Scott Stroud thinks so. Stroud, who works here at the University of Texas (hook ‘em horns) is the author of a book coming out in October called Kant and the Promise of Rhetoric that aims to rehabilitate Kant to rhetoric. He claims that Kant didn’t really have the same definition of rhetoric which we have—he too, was influenced by villains of rhetoric like Plato and Ramus, and when he says he hates rhetoric, he means he hates something different. Since the book hasn’t come out yet and my Delorian is out of gas, I can’t tell you all of the arguments that Stroud will make in Kant and the promise of rhetoric, but I can tell you what I’ve gleaned from his earlier articles. One of them goes in the back door of rhetoric but looking at education. In 2011, Stroud’s article “Kant on education and the rhetorical force of the example” approaches a possible Kantian rhetoric through Kant’s ideas on education.
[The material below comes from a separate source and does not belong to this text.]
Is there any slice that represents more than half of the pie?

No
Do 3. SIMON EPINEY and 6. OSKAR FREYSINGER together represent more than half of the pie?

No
Kant says he hates rhetoric, but he loves education and was looking for a way to teach without coersing. So remember how Kant called rhetoric a “beautiful illusion”? Stroud argues that what Kant is objecting to is what Kant else where calls the “aim of win[ning] minds over to the advantage of the speaker before they can judge and to rob them of their freedom” (5:327). In this senese, Stroud says that Kant isn’t anti-rhetoric, but anti-bad rhetoric. The word rhetoric had been so pejorativized by Kant’s time that it came to be synonymous with manipulation and in opposition to individual consideration. So earlier, when we said that Kant was all about the freedom to think without the contraints of tradition? This is that same concern. As Stroud puts it, “What Kant is objecting to is the fact that such rhetorical deception moves people without their choosing the maxims of action, or without an accurate knowledge of what principle they are acting.”
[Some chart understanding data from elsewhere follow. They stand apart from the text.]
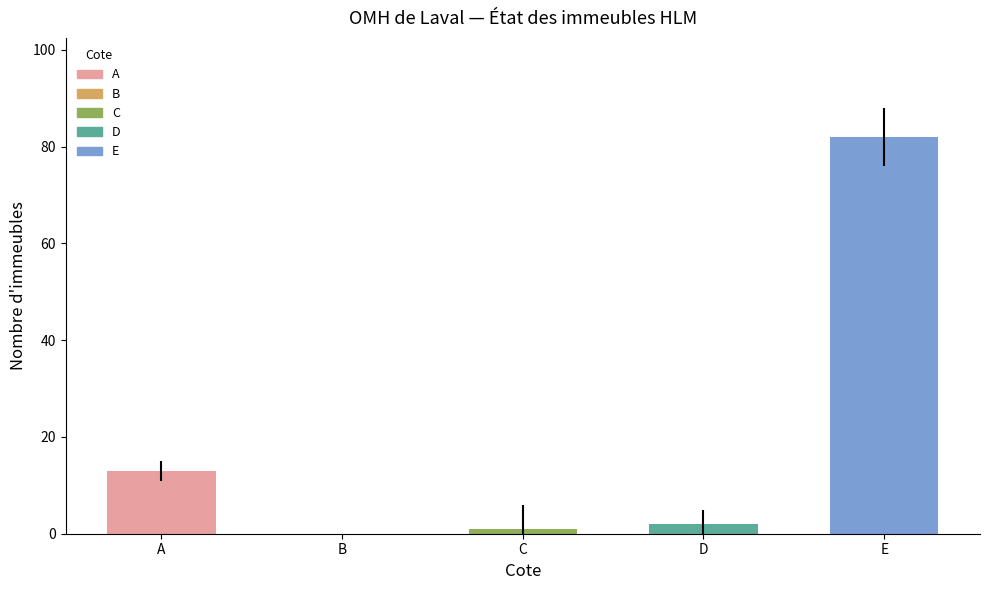

What is the maximum value shown in the chart?

82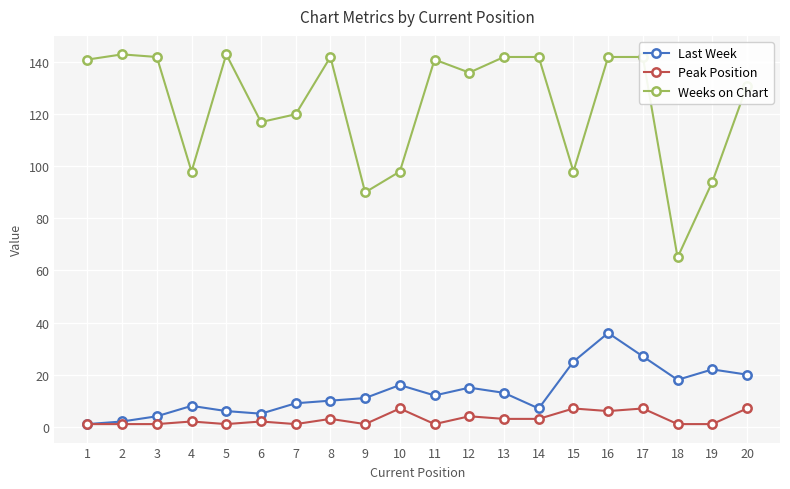

What is the spread (max minus min) of values at 15?

91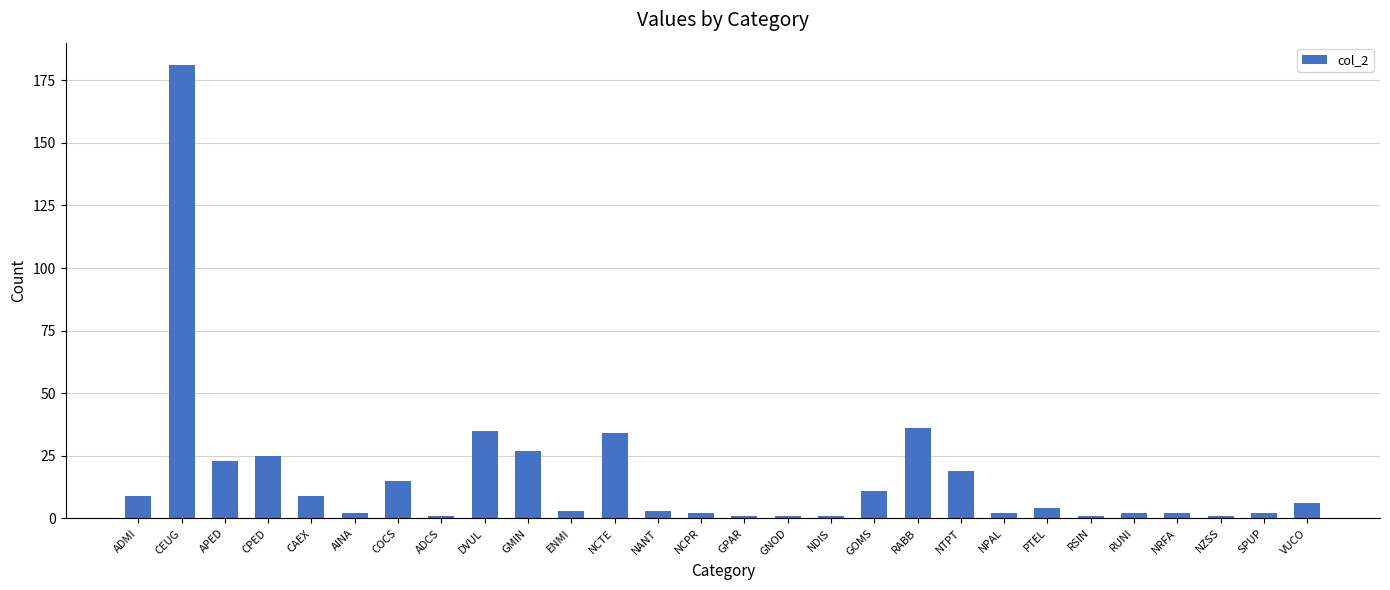

What is the change in value from RABB to NTPT?

-17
Using illustriative examples, though, can enable the student (or the audience member) to think for themselves. Again, from Stroud, “Kant did not fear the skillful orator. He feared the skillful and non-moralized orator. Examples employed by a cultivated rhetor (a teacher, a preacher, etc.) are engaging because they partake in the lively form of narrative and they readily make themselves available for moral judgment.” Through the educational example, Stroud rehabilitates Kantian opposition to rhetoric. “The way examples operate in Kant's educative rhetoric is by evoking the experience of transitioning from the prudential stage to the moral stage of development in the subject's interaction with the example at hand.” Whether young students or adult audience members, these subjects can be taught without being coersed.
So maybe Kant isn’t truly a villain of rhetoric, but a victim of other villains who made rhetoric such a dirty word that he couldn’t imagine a rhetoric that could be moral and individually affirming. A rhetoric that could be called a Kantian rhetoric.